━━━ Records provided ━━━

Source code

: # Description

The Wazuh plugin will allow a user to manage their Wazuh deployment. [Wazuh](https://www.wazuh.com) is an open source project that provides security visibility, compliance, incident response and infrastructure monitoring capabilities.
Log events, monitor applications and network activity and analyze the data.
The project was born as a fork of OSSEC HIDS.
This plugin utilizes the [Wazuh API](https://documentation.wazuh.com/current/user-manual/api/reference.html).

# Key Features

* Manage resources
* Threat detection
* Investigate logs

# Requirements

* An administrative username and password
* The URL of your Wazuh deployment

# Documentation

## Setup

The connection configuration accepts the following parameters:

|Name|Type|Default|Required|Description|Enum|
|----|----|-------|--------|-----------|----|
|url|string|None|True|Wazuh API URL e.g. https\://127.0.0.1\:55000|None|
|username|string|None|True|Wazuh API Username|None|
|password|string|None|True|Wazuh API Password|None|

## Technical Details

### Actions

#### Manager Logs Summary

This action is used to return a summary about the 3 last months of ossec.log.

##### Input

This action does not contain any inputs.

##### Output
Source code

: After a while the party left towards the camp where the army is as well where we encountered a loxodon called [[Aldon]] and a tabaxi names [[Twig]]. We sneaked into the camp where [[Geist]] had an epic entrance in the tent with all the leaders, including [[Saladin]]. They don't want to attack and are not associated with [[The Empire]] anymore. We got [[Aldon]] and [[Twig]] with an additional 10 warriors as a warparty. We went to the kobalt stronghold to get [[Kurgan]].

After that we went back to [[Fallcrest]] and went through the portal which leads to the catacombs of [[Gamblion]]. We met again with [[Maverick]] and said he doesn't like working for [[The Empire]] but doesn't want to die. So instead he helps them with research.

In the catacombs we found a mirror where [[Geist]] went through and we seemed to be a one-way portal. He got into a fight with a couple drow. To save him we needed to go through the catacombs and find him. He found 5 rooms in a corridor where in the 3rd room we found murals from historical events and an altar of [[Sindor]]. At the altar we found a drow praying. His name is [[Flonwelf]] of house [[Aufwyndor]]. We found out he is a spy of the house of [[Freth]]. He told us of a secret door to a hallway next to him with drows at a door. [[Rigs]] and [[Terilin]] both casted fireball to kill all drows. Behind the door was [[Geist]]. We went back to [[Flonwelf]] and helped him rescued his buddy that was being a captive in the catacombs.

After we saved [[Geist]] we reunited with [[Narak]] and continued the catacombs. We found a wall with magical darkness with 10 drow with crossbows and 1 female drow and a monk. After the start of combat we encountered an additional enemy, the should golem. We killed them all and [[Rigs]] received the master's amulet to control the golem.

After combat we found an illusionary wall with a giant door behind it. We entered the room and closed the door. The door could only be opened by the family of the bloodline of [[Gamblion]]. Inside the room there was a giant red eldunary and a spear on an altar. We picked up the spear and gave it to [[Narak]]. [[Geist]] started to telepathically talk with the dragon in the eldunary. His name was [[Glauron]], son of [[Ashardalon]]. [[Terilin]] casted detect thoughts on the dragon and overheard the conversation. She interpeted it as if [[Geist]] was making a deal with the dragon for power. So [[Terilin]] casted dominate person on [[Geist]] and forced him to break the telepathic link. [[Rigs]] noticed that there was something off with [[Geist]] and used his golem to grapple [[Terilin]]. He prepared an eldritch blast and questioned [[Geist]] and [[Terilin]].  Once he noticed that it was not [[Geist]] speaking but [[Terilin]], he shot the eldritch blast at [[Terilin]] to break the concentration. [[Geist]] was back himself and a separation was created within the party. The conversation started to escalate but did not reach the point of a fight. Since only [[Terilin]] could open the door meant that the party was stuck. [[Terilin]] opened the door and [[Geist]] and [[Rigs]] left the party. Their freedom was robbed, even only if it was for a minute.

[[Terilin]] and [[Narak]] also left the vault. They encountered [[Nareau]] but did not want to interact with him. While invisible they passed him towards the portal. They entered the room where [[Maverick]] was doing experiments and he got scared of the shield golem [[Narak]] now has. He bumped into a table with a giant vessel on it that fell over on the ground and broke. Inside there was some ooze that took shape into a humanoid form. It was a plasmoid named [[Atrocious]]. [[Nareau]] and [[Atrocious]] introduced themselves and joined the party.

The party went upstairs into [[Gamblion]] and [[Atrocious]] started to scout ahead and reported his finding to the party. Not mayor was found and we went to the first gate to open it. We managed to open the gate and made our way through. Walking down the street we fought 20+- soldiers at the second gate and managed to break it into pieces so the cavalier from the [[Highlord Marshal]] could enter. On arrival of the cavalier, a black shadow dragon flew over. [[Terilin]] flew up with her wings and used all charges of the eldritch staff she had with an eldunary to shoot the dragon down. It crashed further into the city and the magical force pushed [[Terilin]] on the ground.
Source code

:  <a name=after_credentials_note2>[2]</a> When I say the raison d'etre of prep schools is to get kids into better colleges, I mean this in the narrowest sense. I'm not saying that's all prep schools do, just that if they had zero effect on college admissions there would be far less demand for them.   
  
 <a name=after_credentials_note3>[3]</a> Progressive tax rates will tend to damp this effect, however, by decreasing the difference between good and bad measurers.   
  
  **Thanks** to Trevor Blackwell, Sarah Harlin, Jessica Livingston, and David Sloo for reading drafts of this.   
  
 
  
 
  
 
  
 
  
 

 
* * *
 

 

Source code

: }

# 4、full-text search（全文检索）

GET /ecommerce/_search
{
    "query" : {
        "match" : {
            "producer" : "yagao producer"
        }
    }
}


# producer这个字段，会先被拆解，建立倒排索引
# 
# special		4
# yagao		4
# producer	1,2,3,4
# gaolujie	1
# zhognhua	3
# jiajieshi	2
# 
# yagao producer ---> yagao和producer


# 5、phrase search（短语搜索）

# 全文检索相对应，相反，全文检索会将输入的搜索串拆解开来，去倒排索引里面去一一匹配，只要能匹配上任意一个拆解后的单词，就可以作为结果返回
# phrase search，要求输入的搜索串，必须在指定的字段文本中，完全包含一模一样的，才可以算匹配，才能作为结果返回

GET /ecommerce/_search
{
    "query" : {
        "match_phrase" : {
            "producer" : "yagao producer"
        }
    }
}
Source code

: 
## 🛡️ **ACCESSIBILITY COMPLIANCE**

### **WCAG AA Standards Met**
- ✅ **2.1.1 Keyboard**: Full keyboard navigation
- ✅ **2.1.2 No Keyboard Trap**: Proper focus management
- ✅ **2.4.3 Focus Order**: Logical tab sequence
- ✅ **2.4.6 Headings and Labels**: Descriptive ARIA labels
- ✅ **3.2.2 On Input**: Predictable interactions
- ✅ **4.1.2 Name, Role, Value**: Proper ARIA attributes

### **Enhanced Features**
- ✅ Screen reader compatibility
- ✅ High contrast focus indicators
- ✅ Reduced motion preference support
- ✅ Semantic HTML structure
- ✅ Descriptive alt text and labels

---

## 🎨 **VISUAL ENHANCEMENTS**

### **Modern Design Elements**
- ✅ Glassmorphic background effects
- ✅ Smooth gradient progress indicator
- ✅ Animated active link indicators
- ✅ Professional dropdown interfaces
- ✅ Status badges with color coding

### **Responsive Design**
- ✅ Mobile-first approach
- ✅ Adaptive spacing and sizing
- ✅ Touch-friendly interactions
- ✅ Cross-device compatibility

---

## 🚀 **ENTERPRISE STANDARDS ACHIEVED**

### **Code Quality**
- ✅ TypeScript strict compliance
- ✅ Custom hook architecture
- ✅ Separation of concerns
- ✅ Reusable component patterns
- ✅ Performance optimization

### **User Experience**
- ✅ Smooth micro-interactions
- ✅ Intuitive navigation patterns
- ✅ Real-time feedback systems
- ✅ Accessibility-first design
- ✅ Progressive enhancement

━━━

=== Your assignment ===
Change "portal" to "gateway" in the lines between the one holding "##### Output" and the one holding "After that we", inclusive, and write out only those lines with everything else the same.

=== Solution to this problem ===
##### Output
Source code

: After a while the party left towards the camp where the army is as well where we encountered a loxodon called [[Aldon]] and a tabaxi names [[Twig]]. We sneaked into the camp where [[Geist]] had an epic entrance in the tent with all the leaders, including [[Saladin]]. They don't want to attack and are not associated with [[The Empire]] anymore. We got [[Aldon]] and [[Twig]] with an additional 10 warriors as a warparty. We went to the kobalt stronghold to get [[Kurgan]].

After that we went back to [[Fallcrest]] and went through the gateway which leads to the catacombs of [[Gamblion]]. We met again with [[Maverick]] and said he doesn't like working for [[The Empire]] but doesn't want to die. So instead he helps them with research.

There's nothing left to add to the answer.